It was the biggest initial public offering since 2018, but shares of PEXA dropped on their debut day after the online property conveyancer suffered an embarrassing operational glitch on the eve of its float.
PEXA’s shares opened at $16.68, more than 2 per cent below their IPO price, and dropped further to trade as low as $16.42 within minutes after they started trading on the ASX.
In a statement to the sharemarket on Thursday morning, the company said an outage had temporarily prevented members from being able to log on to the platform for a period of 1 hour 45 minutes on Wednesday afternoon. It said services had been restored by 5pm.
“All property settlements that were in ‘Ready’ status proceeded yesterday, with the remainder requiring rebooking,” PEXA explained.
The company, backed by the Commonwealth Bank, ASX-listed Link Administration and Morgan Stanley Infrastructure Partners (MSIP), bolstered market confidence in the float with the news that transaction volumes for the June quarter were 4 per cent ahead of the forecasts in its share sale documents.
It said more than 960,000 transactions had been processed, beating its own forecast of 923,000.

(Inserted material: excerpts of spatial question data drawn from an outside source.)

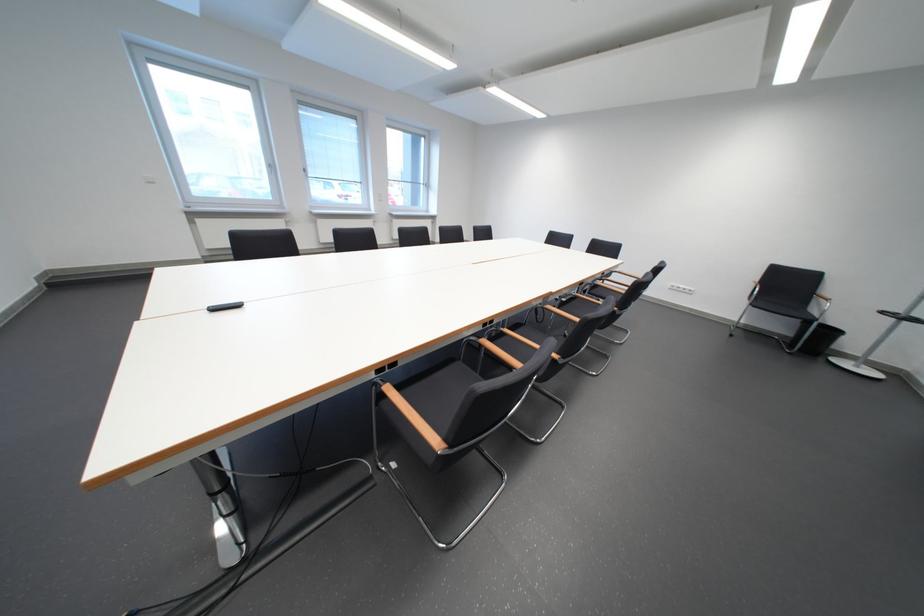
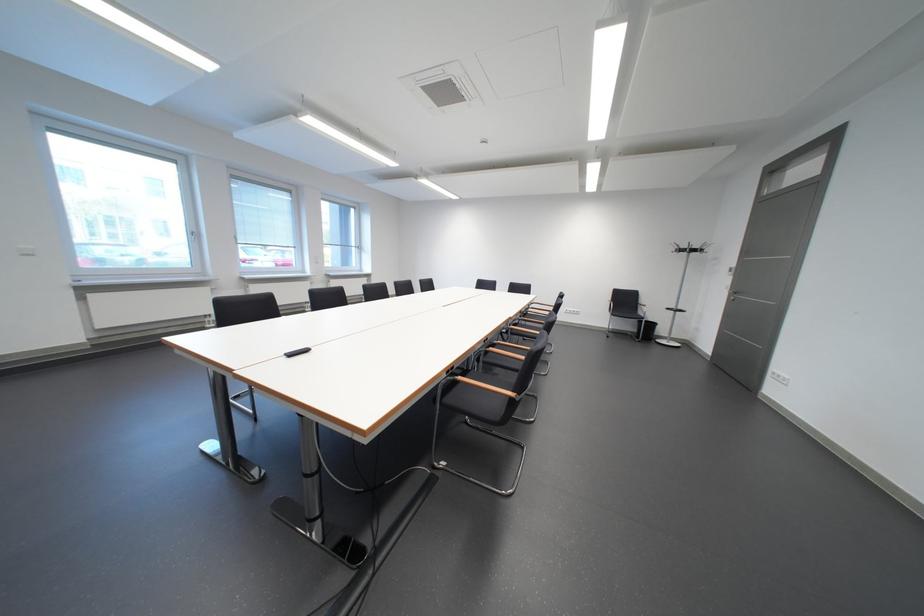
Where in the second image is the point corresponding to (x=789, y=326) from the first image?

(640, 328)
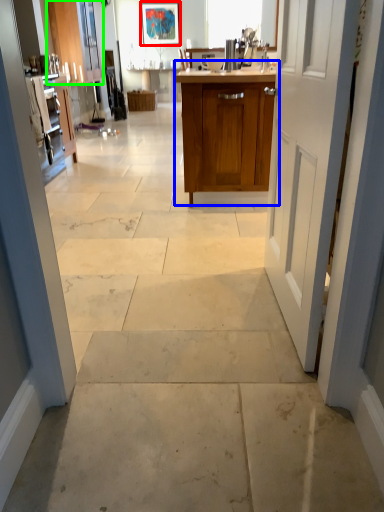
Question: Which object is the closest to the picture frame (highlighted by a red box)? Choose among these: cabinetry (highlighted by a blue box) or cabinetry (highlighted by a green box).

Choices:
 (A) cabinetry
 (B) cabinetry

Answer: (B)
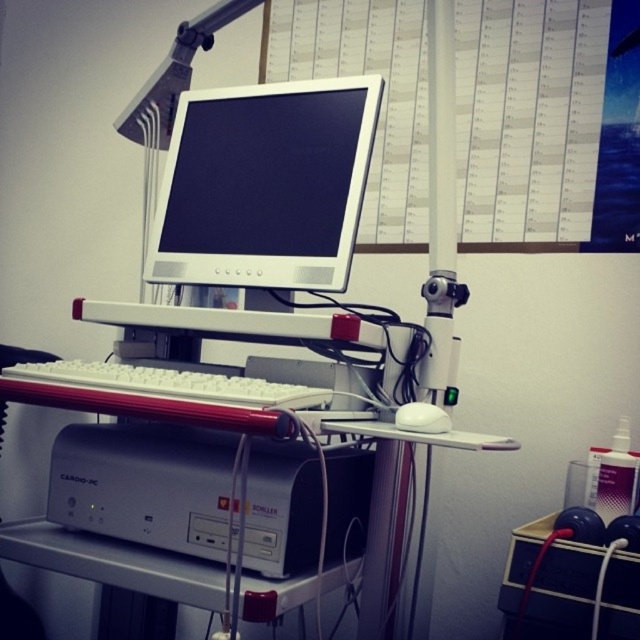
Is point (168, 396) farther from viewer compared to point (400, 408)?

No.

Is white plastic keyboard at center taller than white matte mouse at center?

Yes, white plastic keyboard at center is taller than white matte mouse at center.

Find the location of a particular element. white plastic keyboard at center is located at coordinates (172, 384).

Does point (253, 205) come closer to viewer compared to point (365, 556)?

No, it is not.

In the scene shown: Measure the distance between white glossy monitor at center and white plastic computer desk at center.

A distance of 9.81 inches exists between white glossy monitor at center and white plastic computer desk at center.

At what (x,y) coordinates should I click in order to perform the action: click on white glossy monitor at center. Please return your answer as a coordinate pair (x, y). Looking at the image, I should click on (266, 184).

I want to click on silver metallic printer at lower center, so click(145, 484).

Describe the element at coordinates (145, 484) in the screenshot. I see `silver metallic printer at lower center` at that location.

Between point (312, 468) and point (440, 429), which one is positioned behind?

The point (312, 468) is behind.

The image size is (640, 640). Find the location of `silver metallic printer at lower center`. silver metallic printer at lower center is located at coordinates (145, 484).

It was its second attempt at a sharemarket listing. New investors were paying dearly for their PEXA shares on the basis the company still has a monopoly position as the $300 billion paper-driven property conveyancing industry moves online.
While PEXA is counting on overseas expansion to justify its lofty listing price, analysts were starting to question whether the market would support the $3 billion valuation for a business expected to generate revenue totalling $218 million for the financial year just ended, but remaining unprofitable.
Morningstar analyst Gareth James said investing in PEXA’s largest shareholder Link offers cheaper exposure to the property conveyancer, which he considers overpriced at its $17.13-a-share IPO price.